(Beginning of PAGE EXTRACT)
But the fact that the project was $1.4 billion over its budget was not disclosed until early 2000, when state Treasurer Shannon O'Brien forced the admission by officials of the Massachusetts Turnpike Authority.
Matt Wiley, program manager for the Central Artery/Ted Williams Tunnel project, was asked at a legislative hearing on the cost increase whether he was bothered by the internal cost estimates that differed from what officials were telling the public.
"I've raised the issue on one occasion that information should flow higher than the individual I was interacting with," Wiley said at a hearing before the Legislature's Joint Transportation Committee.
But Wiley said he did not press the matter, because "I had no knowledge of what was and wasn't being shared" with other state officials, including legislators.
Wiley did not identify the state official to whom he made the suggestion, but a source who asked not to be identified said it was Peter M. Zuk, who was project director until late 1998.
Yesterday was the first time a Bechtel/Parsons official has said there was concern that Big Dig cost information was not being given to the public.
Zuk, now working for a company in Colorado, declined to comment on Wiley's testimony.
Zuk and his boss at the time, James J. Kerasiotes, insisted during most of the late 1990s that the project would not cost more than $10.8 billion. However, Wiley confirmed yesterday that Governor William F. Weld was told late in 1994 that the project could cost almost $14 billion.
But Wiley denied that the lower cost estimate was an attempt to mislead the public, saying there were programs in place to reduce cost.
(End of PAGE EXTRACT)
(Beginning of EXERCISE DATA)
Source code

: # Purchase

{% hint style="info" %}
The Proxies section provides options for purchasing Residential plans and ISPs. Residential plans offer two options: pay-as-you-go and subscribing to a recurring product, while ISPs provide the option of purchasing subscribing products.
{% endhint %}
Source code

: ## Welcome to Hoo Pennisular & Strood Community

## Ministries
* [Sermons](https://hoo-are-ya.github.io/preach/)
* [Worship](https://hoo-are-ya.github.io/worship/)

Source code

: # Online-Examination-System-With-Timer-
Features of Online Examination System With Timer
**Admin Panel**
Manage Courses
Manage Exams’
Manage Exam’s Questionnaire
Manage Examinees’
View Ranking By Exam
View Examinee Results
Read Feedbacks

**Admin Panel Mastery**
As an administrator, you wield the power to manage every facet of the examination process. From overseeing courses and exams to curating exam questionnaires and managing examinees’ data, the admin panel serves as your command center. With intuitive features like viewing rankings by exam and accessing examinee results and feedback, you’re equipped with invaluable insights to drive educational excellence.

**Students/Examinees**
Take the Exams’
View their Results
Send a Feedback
(End of EXERCISE DATA)
(Beginning of EXERCISE DATA)
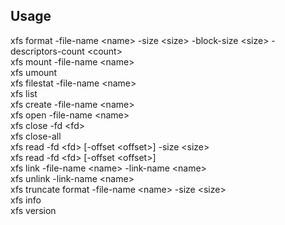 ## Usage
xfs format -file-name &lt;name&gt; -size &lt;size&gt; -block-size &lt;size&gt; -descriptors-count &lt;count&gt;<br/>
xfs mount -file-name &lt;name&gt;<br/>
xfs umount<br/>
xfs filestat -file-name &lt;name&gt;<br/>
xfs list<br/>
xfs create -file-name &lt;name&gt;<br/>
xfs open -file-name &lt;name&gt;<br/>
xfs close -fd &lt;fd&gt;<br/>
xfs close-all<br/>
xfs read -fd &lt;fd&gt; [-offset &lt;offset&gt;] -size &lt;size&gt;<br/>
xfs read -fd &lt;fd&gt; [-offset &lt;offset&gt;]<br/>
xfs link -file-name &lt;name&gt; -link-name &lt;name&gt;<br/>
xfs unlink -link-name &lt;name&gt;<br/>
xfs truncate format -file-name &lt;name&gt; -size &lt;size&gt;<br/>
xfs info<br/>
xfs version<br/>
(End of EXERCISE DATA)
(Beginning of EXERCISE DATA)
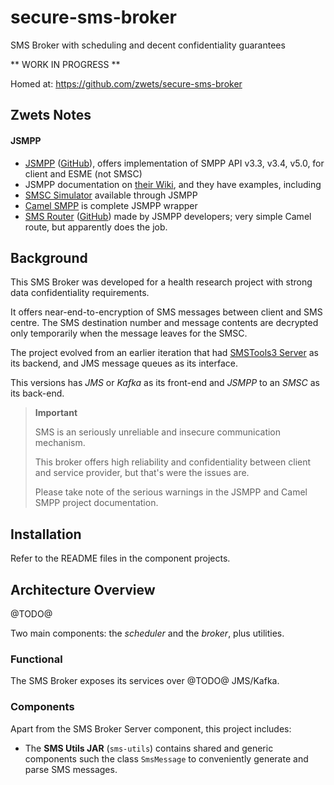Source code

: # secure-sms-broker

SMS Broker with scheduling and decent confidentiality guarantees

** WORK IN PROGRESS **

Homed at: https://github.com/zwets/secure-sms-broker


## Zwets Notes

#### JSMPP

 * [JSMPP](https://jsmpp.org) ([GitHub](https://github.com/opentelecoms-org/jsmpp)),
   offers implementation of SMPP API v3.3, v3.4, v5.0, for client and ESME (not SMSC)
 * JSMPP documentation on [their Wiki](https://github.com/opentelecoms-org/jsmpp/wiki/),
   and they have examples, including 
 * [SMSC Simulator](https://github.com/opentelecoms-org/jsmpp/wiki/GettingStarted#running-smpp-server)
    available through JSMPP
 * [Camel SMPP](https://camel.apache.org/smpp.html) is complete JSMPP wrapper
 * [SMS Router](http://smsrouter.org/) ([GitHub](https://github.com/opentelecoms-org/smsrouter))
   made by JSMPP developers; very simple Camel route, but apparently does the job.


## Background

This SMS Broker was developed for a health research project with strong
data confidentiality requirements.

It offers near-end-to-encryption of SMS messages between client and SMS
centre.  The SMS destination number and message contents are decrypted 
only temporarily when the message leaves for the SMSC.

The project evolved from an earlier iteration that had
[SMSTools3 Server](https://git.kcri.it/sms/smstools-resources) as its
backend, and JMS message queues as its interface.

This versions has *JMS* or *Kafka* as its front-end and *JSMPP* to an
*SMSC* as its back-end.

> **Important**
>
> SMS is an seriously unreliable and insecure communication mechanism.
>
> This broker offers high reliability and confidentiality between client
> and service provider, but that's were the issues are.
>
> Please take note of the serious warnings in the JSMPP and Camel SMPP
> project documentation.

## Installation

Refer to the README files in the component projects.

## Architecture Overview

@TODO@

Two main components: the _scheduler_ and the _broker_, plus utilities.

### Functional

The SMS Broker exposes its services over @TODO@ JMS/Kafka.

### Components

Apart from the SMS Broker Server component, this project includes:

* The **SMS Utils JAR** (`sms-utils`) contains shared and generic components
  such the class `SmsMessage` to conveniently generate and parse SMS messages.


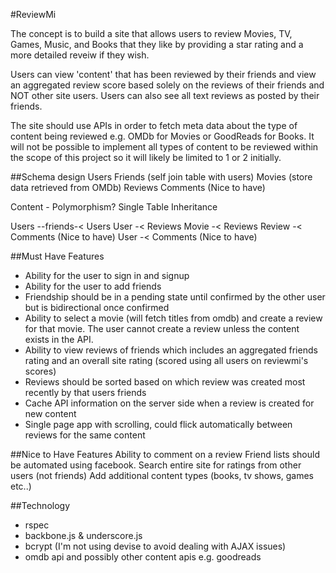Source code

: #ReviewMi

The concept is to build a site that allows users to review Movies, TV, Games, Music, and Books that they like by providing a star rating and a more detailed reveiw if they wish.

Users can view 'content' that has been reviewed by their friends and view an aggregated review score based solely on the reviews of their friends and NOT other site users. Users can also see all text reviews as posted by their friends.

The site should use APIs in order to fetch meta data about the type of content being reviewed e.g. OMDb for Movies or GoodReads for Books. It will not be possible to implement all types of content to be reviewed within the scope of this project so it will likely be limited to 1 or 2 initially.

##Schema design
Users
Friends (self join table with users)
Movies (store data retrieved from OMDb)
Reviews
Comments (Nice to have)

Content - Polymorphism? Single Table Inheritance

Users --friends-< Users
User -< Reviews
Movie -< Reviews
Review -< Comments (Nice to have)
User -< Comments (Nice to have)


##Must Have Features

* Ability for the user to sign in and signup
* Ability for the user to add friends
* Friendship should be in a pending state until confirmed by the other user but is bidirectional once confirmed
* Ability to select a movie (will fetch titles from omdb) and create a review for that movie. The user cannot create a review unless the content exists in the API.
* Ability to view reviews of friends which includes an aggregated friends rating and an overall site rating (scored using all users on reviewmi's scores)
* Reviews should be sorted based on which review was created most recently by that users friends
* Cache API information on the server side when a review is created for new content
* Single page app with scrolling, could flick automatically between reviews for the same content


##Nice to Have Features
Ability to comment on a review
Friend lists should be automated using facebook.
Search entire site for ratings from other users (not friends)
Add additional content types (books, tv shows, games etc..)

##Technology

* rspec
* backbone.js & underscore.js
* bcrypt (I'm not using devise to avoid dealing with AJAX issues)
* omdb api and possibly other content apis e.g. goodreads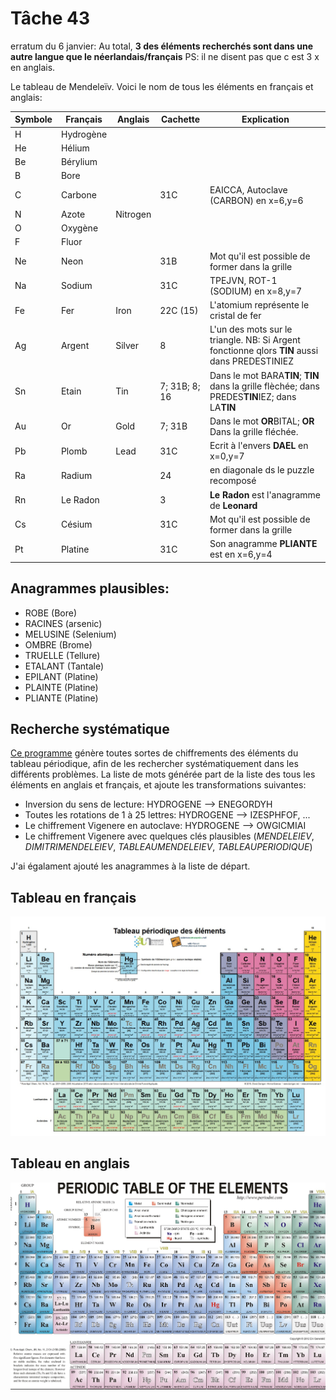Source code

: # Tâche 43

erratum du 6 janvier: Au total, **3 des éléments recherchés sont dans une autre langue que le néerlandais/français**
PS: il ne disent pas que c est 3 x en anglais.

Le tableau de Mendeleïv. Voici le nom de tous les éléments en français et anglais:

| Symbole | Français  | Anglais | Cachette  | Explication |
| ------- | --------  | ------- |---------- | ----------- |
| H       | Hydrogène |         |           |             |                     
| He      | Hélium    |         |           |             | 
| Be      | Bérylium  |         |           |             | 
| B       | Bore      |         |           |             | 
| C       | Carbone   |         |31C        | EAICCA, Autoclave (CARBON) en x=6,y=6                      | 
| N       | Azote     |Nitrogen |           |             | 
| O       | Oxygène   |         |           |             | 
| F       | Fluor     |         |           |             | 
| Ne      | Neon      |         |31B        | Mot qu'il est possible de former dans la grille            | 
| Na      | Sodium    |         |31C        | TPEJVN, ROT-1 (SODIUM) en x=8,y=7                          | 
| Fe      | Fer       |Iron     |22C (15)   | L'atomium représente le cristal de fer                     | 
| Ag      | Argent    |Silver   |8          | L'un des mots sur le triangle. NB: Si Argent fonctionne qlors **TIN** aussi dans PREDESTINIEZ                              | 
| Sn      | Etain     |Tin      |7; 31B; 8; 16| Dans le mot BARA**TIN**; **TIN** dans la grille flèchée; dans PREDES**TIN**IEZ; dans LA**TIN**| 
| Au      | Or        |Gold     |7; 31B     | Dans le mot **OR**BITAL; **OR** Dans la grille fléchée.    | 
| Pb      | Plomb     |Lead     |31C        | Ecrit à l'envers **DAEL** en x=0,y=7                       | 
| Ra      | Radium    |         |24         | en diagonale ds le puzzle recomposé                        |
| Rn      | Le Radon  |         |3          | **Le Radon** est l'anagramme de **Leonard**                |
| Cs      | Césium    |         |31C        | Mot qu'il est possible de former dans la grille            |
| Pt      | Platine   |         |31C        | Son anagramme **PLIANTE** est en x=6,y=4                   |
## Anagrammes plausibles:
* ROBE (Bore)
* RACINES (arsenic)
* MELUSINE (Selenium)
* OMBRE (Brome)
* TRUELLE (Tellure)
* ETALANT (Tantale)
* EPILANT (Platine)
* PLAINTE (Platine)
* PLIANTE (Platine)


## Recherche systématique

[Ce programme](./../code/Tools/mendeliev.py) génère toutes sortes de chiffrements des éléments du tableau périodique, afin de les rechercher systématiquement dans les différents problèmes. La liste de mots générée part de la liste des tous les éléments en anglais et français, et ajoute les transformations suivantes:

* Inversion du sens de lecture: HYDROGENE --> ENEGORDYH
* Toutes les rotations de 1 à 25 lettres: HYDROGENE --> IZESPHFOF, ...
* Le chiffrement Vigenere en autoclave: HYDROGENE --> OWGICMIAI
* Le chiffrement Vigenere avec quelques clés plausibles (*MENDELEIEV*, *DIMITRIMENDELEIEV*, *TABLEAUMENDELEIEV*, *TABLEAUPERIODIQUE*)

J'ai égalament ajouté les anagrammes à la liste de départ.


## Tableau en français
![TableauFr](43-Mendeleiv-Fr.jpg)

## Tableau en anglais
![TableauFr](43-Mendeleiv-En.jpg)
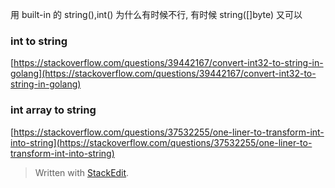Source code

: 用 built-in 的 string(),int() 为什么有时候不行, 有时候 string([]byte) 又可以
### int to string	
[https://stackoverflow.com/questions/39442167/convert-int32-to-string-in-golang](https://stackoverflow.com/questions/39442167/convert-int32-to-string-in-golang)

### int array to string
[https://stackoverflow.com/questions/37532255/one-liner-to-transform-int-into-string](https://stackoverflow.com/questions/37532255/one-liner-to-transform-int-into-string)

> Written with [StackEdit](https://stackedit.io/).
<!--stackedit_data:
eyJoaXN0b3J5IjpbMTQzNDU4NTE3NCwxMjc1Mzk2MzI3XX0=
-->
(End of EXERCISE DATA)
* _STUDY QUESTIONS_
**a)** In the Big Dig cost article:
(i) Who forced officials of the Massachusetts Turnpike Authority to admit the project was $1.4 billion over budget?
(ii) Before which legislative committee did Matt Wiley speak at the hearing?
(iii) What amount was Governor William F. Weld told late in 1994 that the project could cost?
**b)** Could you extend the Big Dig cost article with a few more paragraphs, picking up right after its last sentence?
The records are separate material with no connection to the Big Dig cost article.

* _ANSWER SET_
**a)**
(i) State Treasurer Shannon O'Brien
(ii) The Legislature's Joint Transportation Committee
(iii) Almost $14 billion

**b)**
"I don't think we ever put forward any fictitious numbers," he said.
Attorney General Thomas F. Reilly said yesterday that the time has now come to investigate whether there were any crimes committed "as cost projections spiraled totally out of control."
"Those allegations cannot and will not be left alone," Reilly told the Transportation Committee.
He was referring to a recent report issued by state Inspector General Robert A Cerasoli alleging that federal and state officials deliberately misled the public about cost overrruns.
Reilly has issued subpoenas to a dozen state and federal agencies as part of an investigation into the allegations.
Yesterday's hearing came exactly one year after former governor Paul Cellucci fired the previous Big Dig management team, including Kerasiotes, who was the Mass. Pike chairman, and project director Patrick J. Moynihan.
In other testimony at yesterday's four-hour hearing:
Greg Sullivan, first assistant to the inspector general, said a yearlong 1994 internal review of costs at the Big Dig by Bechtel/ Parsons concluded that discrepancies of $4 billion or more between actual cost estimates and the number that was being disclosed "could undermine public confidence."
That led to a meeting in December 1994 between high-level Bechtel/Parsons officials and Weld, in which the governor was told the cost could reach $13.8 billion.
Members of the Turnpike Authority board are seeking documents prepared for that meeting, but said they have been told by Big Dig officials that none exist.
Cerasoli's staff, elaborating on its stinging recent report on the performance of Big Dig managers, emphasized that local Federal Highway Administration officials were kept advised of steps that kept the project's official cost estimate artificially low.
"Once Federal Highway had accepted that methodology," said Sullivan, "that became the `Good Housekeeping seal of approval' for the Big Dig reporting system."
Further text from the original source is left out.